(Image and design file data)

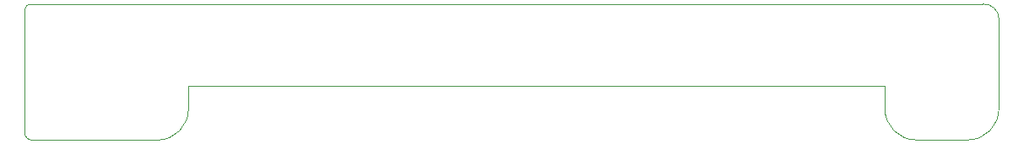
<source format=gbr>
%TF.GenerationSoftware,KiCad,Pcbnew,(6.0.6)*%
%TF.CreationDate,2023-03-10T08:43:38+05:30*%
%TF.ProjectId,ws2812-light,77733238-3132-42d6-9c69-6768742e6b69,rev?*%
%TF.SameCoordinates,Original*%
%TF.FileFunction,Profile,NP*%
%FSLAX46Y46*%
G04 Gerber Fmt 4.6, Leading zero omitted, Abs format (unit mm)*
G04 Created by KiCad (PCBNEW (6.0.6)) date 2023-03-10 08:43:38*
%MOMM*%
%LPD*%
G01*
G04 APERTURE LIST*
%TA.AperFunction,Profile*%
%ADD10C,0.100000*%
%TD*%
G04 APERTURE END LIST*
D10*
X161036000Y-120000000D02*
G75*
G03*
X164236000Y-123186000I3114353J-71993D01*
G01*
X161036000Y-117750000D02*
X161036000Y-120000000D01*
X169274625Y-123189380D02*
G75*
G03*
X172460625Y-119989380I71993J3114353D01*
G01*
X164236000Y-123186000D02*
X169274625Y-123189380D01*
X74775000Y-110036000D02*
X74775000Y-122450000D01*
X75500000Y-123200000D02*
X88000000Y-123200000D01*
X74775068Y-122450005D02*
G75*
G03*
X75500000Y-123200000I699532J-49195D01*
G01*
X88000000Y-123199996D02*
G75*
G03*
X91186000Y-120000000I72000J3114346D01*
G01*
X172465992Y-111000000D02*
G75*
G03*
X170850000Y-109525000I-1500592J-21300D01*
G01*
X91186000Y-117750000D02*
X91186000Y-120000000D01*
X91186000Y-117750000D02*
X161036000Y-117750000D01*
X75349999Y-109525012D02*
G75*
G03*
X74775000Y-110036000I-32899J-541988D01*
G01*
X75350000Y-109525000D02*
X170850000Y-109525000D01*
X172466000Y-111000000D02*
X172460625Y-119989380D01*
M02*

</source>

▸ TASK ITEM
In the copy, include each entry exactly as written and none of the pictures.

▸ SOLVED PROBLEM
<source format=gbr>
%TF.GenerationSoftware,KiCad,Pcbnew,(6.0.6)*%
%TF.CreationDate,2023-03-10T08:43:38+05:30*%
%TF.ProjectId,ws2812-light,77733238-3132-42d6-9c69-6768742e6b69,rev?*%
%TF.SameCoordinates,Original*%
%TF.FileFunction,Profile,NP*%
%FSLAX46Y46*%
G04 Gerber Fmt 4.6, Leading zero omitted, Abs format (unit mm)*
G04 Created by KiCad (PCBNEW (6.0.6)) date 2023-03-10 08:43:38*
%MOMM*%
%LPD*%
G01*
G04 APERTURE LIST*
%TA.AperFunction,Profile*%
%ADD10C,0.100000*%
%TD*%
G04 APERTURE END LIST*
D10*
X161036000Y-120000000D02*
G75*
G03*
X164236000Y-123186000I3114353J-71993D01*
G01*
X161036000Y-117750000D02*
X161036000Y-120000000D01*
X169274625Y-123189380D02*
G75*
G03*
X172460625Y-119989380I71993J3114353D01*
G01*
X164236000Y-123186000D02*
X169274625Y-123189380D01*
X74775000Y-110036000D02*
X74775000Y-122450000D01*
X75500000Y-123200000D02*
X88000000Y-123200000D01*
X74775068Y-122450005D02*
G75*
G03*
X75500000Y-123200000I699532J-49195D01*
G01*
X88000000Y-123199996D02*
G75*
G03*
X91186000Y-120000000I72000J3114346D01*
G01*
X172465992Y-111000000D02*
G75*
G03*
X170850000Y-109525000I-1500592J-21300D01*
G01*
X91186000Y-117750000D02*
X91186000Y-120000000D01*
X91186000Y-117750000D02*
X161036000Y-117750000D01*
X75349999Y-109525012D02*
G75*
G03*
X74775000Y-110036000I-32899J-541988D01*
G01*
X75350000Y-109525000D02*
X170850000Y-109525000D01*
X172466000Y-111000000D02*
X172460625Y-119989380D01*
M02*

</source>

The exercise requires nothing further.